§ **What to work on**:
Go through the entries and transcribe each one exactly, dropping the pictures.

[Source records]
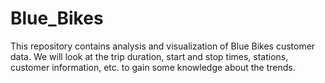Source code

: # Blue_Bikes

This repository contains analysis and visualization of Blue Bikes customer data. We will look at the trip duration, start and stop times, stations, customer information, etc. to gain some knowledge about the trends.


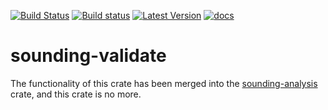 [![Build Status](https://travis-ci.org/rnleach/sounding-validate.svg?branch=master)](https://travis-ci.org/rnleach/sounding-validate)
[![Build status](https://ci.appveyor.com/api/projects/status/jiq2ciuwoai20ubk/branch/master?svg=true)](https://ci.appveyor.com/project/rnleach/sounding-validate/branch/master)
[![Latest Version](https://img.shields.io/crates/v/sounding-validate.svg)](https://crates.io/crates/sounding-validate)
[![docs](https://docs.rs/sounding-validate/badge.svg)](https://docs.rs/sounding-validate)

# sounding-validate

The functionality of this crate has been merged into the [sounding-analysis](https://github.com/rnleach/sounding-analysis.git) crate, and this crate is no more.
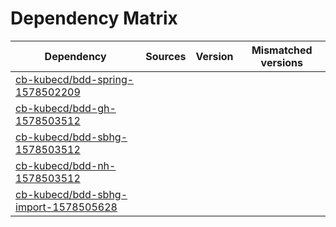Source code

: # Dependency Matrix

Dependency | Sources | Version | Mismatched versions
---------- | ------- | ------- | -------------------
[cb-kubecd/bdd-spring-1578502209](https://github.com/cb-kubecd/bdd-spring-1578502209.git) |  | []() | 
[cb-kubecd/bdd-gh-1578503512](https://github.com/cb-kubecd/bdd-gh-1578503512.git) |  | []() | 
[cb-kubecd/bdd-sbhg-1578503512](https://github.com/cb-kubecd/bdd-sbhg-1578503512.git) |  | []() | 
[cb-kubecd/bdd-nh-1578503512](https://github.com/cb-kubecd/bdd-nh-1578503512.git) |  | []() | 
[cb-kubecd/bdd-sbhg-import-1578505628](https://github.com/cb-kubecd/bdd-sbhg-import-1578505628.git) |  | []() | 
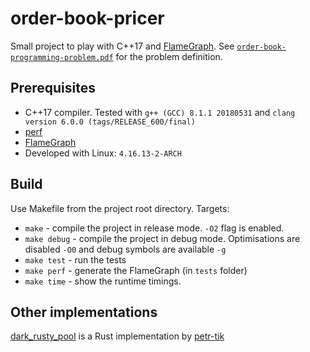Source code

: # order-book-pricer

Small project to play with C++17 and [FlameGraph](https://github.com/brendangregg/FlameGraph). See [`order-book-programming-problem.pdf`](https://github.com/ludwigpacifici/order-book-pricer/blob/master/order-book-programming-problem.pdf) for the problem definition.

## Prerequisites

* C++17 compiler. Tested with `g++ (GCC) 8.1.1 20180531` and `clang version 6.0.0 (tags/RELEASE_600/final)`
* [perf](https://perf.wiki.kernel.org/index.php/Main_Page)
* [FlameGraph](https://github.com/brendangregg/FlameGraph)
* Developed with Linux: `4.16.13-2-ARCH`

## Build

Use Makefile from the project root directory. Targets:

* `make` - compile the project in release mode. `-O2` flag is enabled.
* `make debug` - compile the project in debug mode. Optimisations are disabled `-O0` and debug symbols are available `-g`
* `make test` - run the tests
* `make perf` - generate the FlameGraph (in `tests` folder)
* `make time` - show the runtime timings.

## Other implementations

[dark_rusty_pool](https://github.com/petr-tik/dark_rusty_pool) is a Rust implementation by [petr-tik](https://github.com/petr-tik)
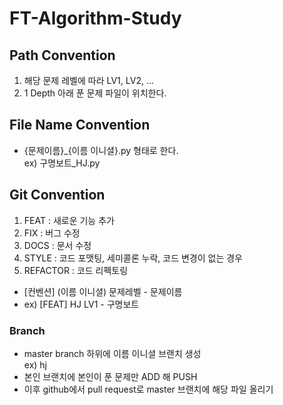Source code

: # FT-Algorithm-Study

## Path Convention
1. 해당 문제 레벨에 따라 LV1, LV2, ...
2. 1 Depth 아래 푼 문제 파일이 위치한다.

## File Name Convention
* {문제이름}_{이름 이니셜}.py 형태로 한다.  
    ex) 구명보트_HJ.py

## Git Convention
1. FEAT : 새로운 기능 추가
2. FIX : 버그 수정
3. DOCS : 문서 수정
4. STYLE : 코드 포맷팅, 세미콜론 누락, 코드 변경이 없는 경우
5. REFACTOR : 코드 리펙토링  

* [컨벤션] (이름 이니셜) 문제레벨 - 문제이름
* ex) [FEAT] HJ LV1 - 구명보트

### Branch
* master branch 하위에 이름 이니셜 브랜치 생성  
    ex) hj
* 본인 브랜치에 본인이 푼 문제만 ADD 해 PUSH
* 이후 github에서 pull request로 master 브랜치에 해당 파일 올리기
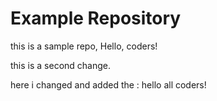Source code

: # Example Repository
this is a sample repo, Hello, coders!

this is a second change.

here i changed and added the : hello all coders!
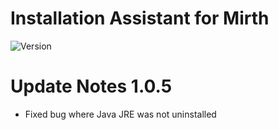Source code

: # Installation Assistant for Mirth
![Version](https://img.shields.io/badge/version-1.0.5-green.svg)

# Update Notes 1.0.5
- Fixed bug where Java JRE was not uninstalled
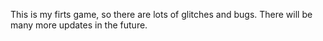 This is my firts game, so there are lots of glitches and bugs. There will be many more updates in the future.
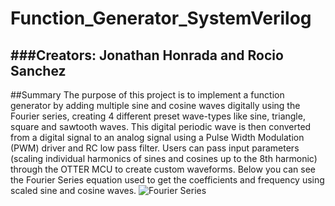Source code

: # Function_Generator_SystemVerilog
###Creators: Jonathan Honrada and Rocio Sanchez
---
##Summary
The purpose of this project is to implement a function generator by adding multiple sine
and cosine waves digitally using the Fourier series, creating 4 different preset wave-types like
sine, triangle, square and sawtooth waves. This digital periodic wave is then converted from a digital
signal to an analog signal using a Pulse Width Modulation (PWM) driver and RC low pass
filter. Users can pass input parameters (scaling individual harmonics of sines and cosines up to
the 8th harmonic) through the OTTER MCU to create custom waveforms. Below you can see the
Fourier Series equation used to get the coefficients and frequency using scaled sine and cosine waves.
![Fourier Series](https://i.imgur.com/vigmnXx.png)
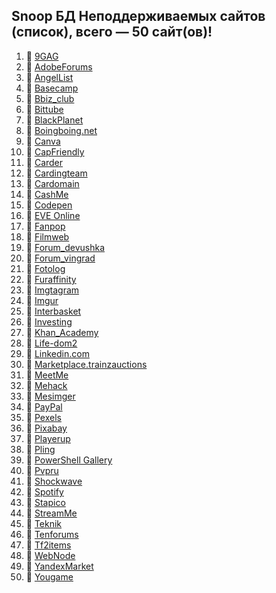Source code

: ## Snoop БД Неподдерживаемых сайтов (список), всего — 50 сайт(ов)!
1. 🏴 [9GAG](https://9gag.com/)
2. 🏴 [AdobeForums](https://forums.adobe.com/)
3. 🏴 [AngelList](https://angel.co/)
4. 🏴 [Basecamp](https://basecamp.com/)
5. 🏴 [Bbiz_club](https://bbiz.club)
6. 🏴 [Bittube](https://bittube.tv)
7. 🏴 [BlackPlanet](http://blackplanet.com/)
8. 🏴 [Boingboing.net](https://boingboing.net/)
9. 🏴 [Canva](https://www.canva.com/)
10. 🏴 [CapFriendly](https://www.capfriendly.com/)
11. 🏴 [Carder](https://carder.one)
12. 🏴 [Cardingteam](https://cardingteam.cc)
13. 🏴 [Cardomain](http://www.cardomain.com)
14. 🏴 [CashMe](https://cash.me/)
15. 🏴 [Codepen](https://codepen.io/)
16. 🏴 [EVE Online](https://eveonline.com)
17. 🏴 [Fanpop](http://www.fanpop.com/)
18. 🏴 [Filmweb](https://www.filmweb.pl/user/adam)
19. 🏴 [Forum_devushka](http://forum.devushka.ru/)
20. 🏴 [Forum_vingrad](https://forum.vingrad.ru)
21. 🏴 [Fotolog](https://fotolog.com/)
22. 🏴 [Furaffinity](https://www.furaffinity.net)
23. 🏴 [Imgtagram](https://imgtagram.com)
24. 🏴 [Imgur](https://imgur.com/)
25. 🏴 [Interbasket](https://www.interbasket.net/)
26. 🏴 [Investing](https://www.investing.com/)
27. 🏴 [Khan_Academy](https://www.khanacademy.org/)
28. 🏴 [Life-dom2](https://life-dom2.su)
29. 🏴 [Linkedin.com](https://www.linkedin.com/)
30. 🏴 [Marketplace.trainzauctions](https://marketplace.trainzauctions.com/)
31. 🏴 [MeetMe](https://www.meetme.com/)
32. 🏴 [Mehack](https://mehack.org/members)
33. 🏴 [Mesimger](https://mesimger.com/)
34. 🏴 [PayPal](https://www.paypal.me/)
35. 🏴 [Pexels](https://www.pexels.com/)
36. 🏴 [Pixabay](https://pixabay.com/)
37. 🏴 [Playerup](https://www.playerup.com/)
38. 🏴 [Pling](https://www.pling.com/)
39. 🏴 [PowerShell Gallery](https://www.powershellgallery.com)
40. 🏴 [Pvpru](https://pvpru.com/)
41. 🏴 [Shockwave](http://www.shockwave.com/)
42. 🏴 [Spotify](https://open.spotify.com/)
43. 🏴 [Stapico](https://stapico.ru/)
44. 🏴 [StreamMe](https://www.stream.me/)
45. 🏴 [Teknik](https://teknik.io/)
46. 🏴 [Tenforums](https://www.tenforums.com)
47. 🏴 [Tf2items](http://www.tf2items.com)
48. 🏴 [WebNode](https://www.webnode.cz/)
49. 🏴 [YandexMarket](https://market.yandex.ru/)
50. 🏴 [Yougame](https://yougame.biz/)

§ **Output of the task**:
Source code

: # Blue_Bikes

This repository contains analysis and visualization of Blue Bikes customer data. We will look at the trip duration, start and stop times, stations, customer information, etc. to gain some knowledge about the trends.


 [![Build Status](https://travis-ci.org/rnleach/sounding-validate.svg?branch=master)](https://travis-ci.org/rnleach/sounding-validate)
[![Build status](https://ci.appveyor.com/api/projects/status/jiq2ciuwoai20ubk/branch/master?svg=true)](https://ci.appveyor.com/project/rnleach/sounding-validate/branch/master)
[![Latest Version](https://img.shields.io/crates/v/sounding-validate.svg)](https://crates.io/crates/sounding-validate)
[![docs](https://docs.rs/sounding-validate/badge.svg)](https://docs.rs/sounding-validate)

# sounding-validate

The functionality of this crate has been merged into the [sounding-analysis](https://github.com/rnleach/sounding-analysis.git) crate, and this crate is no more.
Source code

: # Dependency Matrix

Dependency | Sources | Version | Mismatched versions
---------- | ------- | ------- | -------------------
[cb-kubecd/bdd-spring-1578502209](https://github.com/cb-kubecd/bdd-spring-1578502209.git) |  | []() | 
[cb-kubecd/bdd-gh-1578503512](https://github.com/cb-kubecd/bdd-gh-1578503512.git) |  | []() | 
[cb-kubecd/bdd-sbhg-1578503512](https://github.com/cb-kubecd/bdd-sbhg-1578503512.git) |  | []() | 
[cb-kubecd/bdd-nh-1578503512](https://github.com/cb-kubecd/bdd-nh-1578503512.git) |  | []() | 
[cb-kubecd/bdd-sbhg-import-1578505628](https://github.com/cb-kubecd/bdd-sbhg-import-1578505628.git) |  | []() | 
Source code

: # order-book-pricer

Small project to play with C++17 and [FlameGraph](https://github.com/brendangregg/FlameGraph). See [`order-book-programming-problem.pdf`](https://github.com/ludwigpacifici/order-book-pricer/blob/master/order-book-programming-problem.pdf) for the problem definition.

## Prerequisites

* C++17 compiler. Tested with `g++ (GCC) 8.1.1 20180531` and `clang version 6.0.0 (tags/RELEASE_600/final)`
* [perf](https://perf.wiki.kernel.org/index.php/Main_Page)
* [FlameGraph](https://github.com/brendangregg/FlameGraph)
* Developed with Linux: `4.16.13-2-ARCH`

## Build

Use Makefile from the project root directory. Targets:

* `make` - compile the project in release mode. `-O2` flag is enabled.
* `make debug` - compile the project in debug mode. Optimisations are disabled `-O0` and debug symbols are available `-g`
* `make test` - run the tests
* `make perf` - generate the FlameGraph (in `tests` folder)
* `make time` - show the runtime timings.

## Other implementations

[dark_rusty_pool](https://github.com/petr-tik/dark_rusty_pool) is a Rust implementation by [petr-tik](https://github.com/petr-tik)
Source code

: # FT-Algorithm-Study

## Path Convention
1. 해당 문제 레벨에 따라 LV1, LV2, ...
2. 1 Depth 아래 푼 문제 파일이 위치한다.

## File Name Convention
* {문제이름}_{이름 이니셜}.py 형태로 한다.  
    ex) 구명보트_HJ.py

## Git Convention
1. FEAT : 새로운 기능 추가
2. FIX : 버그 수정
3. DOCS : 문서 수정
4. STYLE : 코드 포맷팅, 세미콜론 누락, 코드 변경이 없는 경우
5. REFACTOR : 코드 리펙토링  

* [컨벤션] (이름 이니셜) 문제레벨 - 문제이름
* ex) [FEAT] HJ LV1 - 구명보트

### Branch
* master branch 하위에 이름 이니셜 브랜치 생성  
    ex) hj
* 본인 브랜치에 본인이 푼 문제만 ADD 해 PUSH
* 이후 github에서 pull request로 master 브랜치에 해당 파일 올리기
Source code

: # Example Repository
this is a sample repo, Hello, coders!

this is a second change.

here i changed and added the : hello all coders!
Source code

: # Installation Assistant for Mirth
![Version](https://img.shields.io/badge/version-1.0.5-green.svg)

# Update Notes 1.0.5
- Fixed bug where Java JRE was not uninstalled
 This is my firts game, so there are lots of glitches and bugs. There will be many more updates in the future.
Source code

: # Function_Generator_SystemVerilog
###Creators: Jonathan Honrada and Rocio Sanchez
---
##Summary
The purpose of this project is to implement a function generator by adding multiple sine
and cosine waves digitally using the Fourier series, creating 4 different preset wave-types like
sine, triangle, square and sawtooth waves. This digital periodic wave is then converted from a digital
signal to an analog signal using a Pulse Width Modulation (PWM) driver and RC low pass
filter. Users can pass input parameters (scaling individual harmonics of sines and cosines up to
the 8th harmonic) through the OTTER MCU to create custom waveforms. Below you can see the
Fourier Series equation used to get the coefficients and frequency using scaled sine and cosine waves.
![Fourier Series](https://i.imgur.com/vigmnXx.png)
Source code

: ## Snoop БД Неподдерживаемых сайтов (список), всего — 50 сайт(ов)!
1. 🏴 [9GAG](https://9gag.com/)
2. 🏴 [AdobeForums](https://forums.adobe.com/)
3. 🏴 [AngelList](https://angel.co/)
4. 🏴 [Basecamp](https://basecamp.com/)
5. 🏴 [Bbiz_club](https://bbiz.club)
6. 🏴 [Bittube](https://bittube.tv)
7. 🏴 [BlackPlanet](http://blackplanet.com/)
8. 🏴 [Boingboing.net](https://boingboing.net/)
9. 🏴 [Canva](https://www.canva.com/)
10. 🏴 [CapFriendly](https://www.capfriendly.com/)
11. 🏴 [Carder](https://carder.one)
12. 🏴 [Cardingteam](https://cardingteam.cc)
13. 🏴 [Cardomain](http://www.cardomain.com)
14. 🏴 [CashMe](https://cash.me/)
15. 🏴 [Codepen](https://codepen.io/)
16. 🏴 [EVE Online](https://eveonline.com)
17. 🏴 [Fanpop](http://www.fanpop.com/)
18. 🏴 [Filmweb](https://www.filmweb.pl/user/adam)
19. 🏴 [Forum_devushka](http://forum.devushka.ru/)
20. 🏴 [Forum_vingrad](https://forum.vingrad.ru)
21. 🏴 [Fotolog](https://fotolog.com/)
22. 🏴 [Furaffinity](https://www.furaffinity.net)
23. 🏴 [Imgtagram](https://imgtagram.com)
24. 🏴 [Imgur](https://imgur.com/)
25. 🏴 [Interbasket](https://www.interbasket.net/)
26. 🏴 [Investing](https://www.investing.com/)
27. 🏴 [Khan_Academy](https://www.khanacademy.org/)
28. 🏴 [Life-dom2](https://life-dom2.su)
29. 🏴 [Linkedin.com](https://www.linkedin.com/)
30. 🏴 [Marketplace.trainzauctions](https://marketplace.trainzauctions.com/)
31. 🏴 [MeetMe](https://www.meetme.com/)
32. 🏴 [Mehack](https://mehack.org/members)
33. 🏴 [Mesimger](https://mesimger.com/)
34. 🏴 [PayPal](https://www.paypal.me/)
35. 🏴 [Pexels](https://www.pexels.com/)
36. 🏴 [Pixabay](https://pixabay.com/)
37. 🏴 [Playerup](https://www.playerup.com/)
38. 🏴 [Pling](https://www.pling.com/)
39. 🏴 [PowerShell Gallery](https://www.powershellgallery.com)
40. 🏴 [Pvpru](https://pvpru.com/)
41. 🏴 [Shockwave](http://www.shockwave.com/)
42. 🏴 [Spotify](https://open.spotify.com/)
43. 🏴 [Stapico](https://stapico.ru/)
44. 🏴 [StreamMe](https://www.stream.me/)
45. 🏴 [Teknik](https://teknik.io/)
46. 🏴 [Tenforums](https://www.tenforums.com)
47. 🏴 [Tf2items](http://www.tf2items.com)
48. 🏴 [WebNode](https://www.webnode.cz/)
49. 🏴 [YandexMarket](https://market.yandex.ru/)
50. 🏴 [Yougame](https://yougame.biz/)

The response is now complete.